Kenneth Cole: More Tough Times Ahead

Includes: JNY, KATE, KCP, RL
by: Jake Berzon
When I last looked at clothing companies on May 3, 2007, it was already rather clear that these apparel makers were in for hard times. I called for mid tier brands like Liz Claiborne Inc. (LIZ) and Jones Apparel Group Inc. (NYSE:JNY) to disappoint, and the more upscale Kenneth Cole Productions Inc. (NYSE:KCP) and Polo Ralph Lauren Corp. (NYSE:RL) to be less affected. Indeed, over the next two years, as the recession deepened, KCP and RL handily outperformed LIZ and JNY.

However, even the best of these clothiers, Polo Ralph Lauren lost 66% of its value from the time of that witting 'till the spring 2009 market lows. Then, as the summer bull made its impressive run, the clothiers caught a ride back up. The most recent leg of the run up in Kenneth Cole shares appears to be most speculative, fueled by two things - hopes and trends.

Firstly, a successful launch of the Kenneth Cole New York 925 Silver Edition – a new line of women’s comfortable fashion shoes – in New York. The company and its shareholders are hoping for the silver bullet with this introduction. I am concerned that even if it is very successful, no single product will be able to pull Kenneth Cole out of the tailspin it entered in 2007.
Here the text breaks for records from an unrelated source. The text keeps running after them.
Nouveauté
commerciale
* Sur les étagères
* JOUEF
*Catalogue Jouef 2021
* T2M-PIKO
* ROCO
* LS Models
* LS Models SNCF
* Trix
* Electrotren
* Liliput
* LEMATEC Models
Since Q4, 2007 and through Q2 of this year the company lost a relatively modest $1.59, but quarterly sales have also consistently declined – more than 30% from Q2, 2006 through Q2, 2009.
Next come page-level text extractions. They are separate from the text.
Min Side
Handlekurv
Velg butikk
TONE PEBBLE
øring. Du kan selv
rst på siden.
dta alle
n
Despite the dropped dividend, cash reserves have shrunk from the high of $130 million at the end of 2005 to less than half that at the end of 2008. Other current assets declined, as well, while current liabilities crept up almost 20%. The company has historically had razor-thin, lower than the industry pre-tax margins, averaging only 8% over the past 10 years.

To return to sustainable profitability and grow, Kenneth Cole desperately needs to increase sales north of 20%. Given the current economic situation and the company’s product subcategory mix, this scenario appears highly unlikely. A savior in the form of an acquirer is still a possibility, but given Kenneth’s personal attachment to the company and the company’s current market valuation, this possibility is also remote.

Secondly, technical traders like SmarTrend have been pitching this stock lately as being in a significant uptrend. Such technical pitches often lead to extensions of trends being pitched, in effect manipulating this stock higher than it would go, absent such promotion. These pops are normally short-lived, with stock falling back to its equilibrium price. Relatively low trading volume stocks such as Kenneth Cole are prone to such manipulation.

KCP’s price action and volume data over the past 5 days is consistent with this explanation. The stock was stalled in a tight price range with normal trading volume around $10.40 last week. Then it shot up on high volume in the first hour of trading on Monday, just as Smart Trend pitched it and continued to advance in fits and starts on slower volume, hitting a high of $12.13 an hour before closing bell on Tuesday. High volume sellers then returned and drove the price back down to $11.38 at close.

Disclosure: On Tuesday, September 15, 2009 morning I closed out my small Kenneth Cole position at $11.44/share (more than double the stock's 52 week low, reached earlier in the year), resulting in a loss of 45% from my January 9, 2007 purchase price, accounting for past dividends.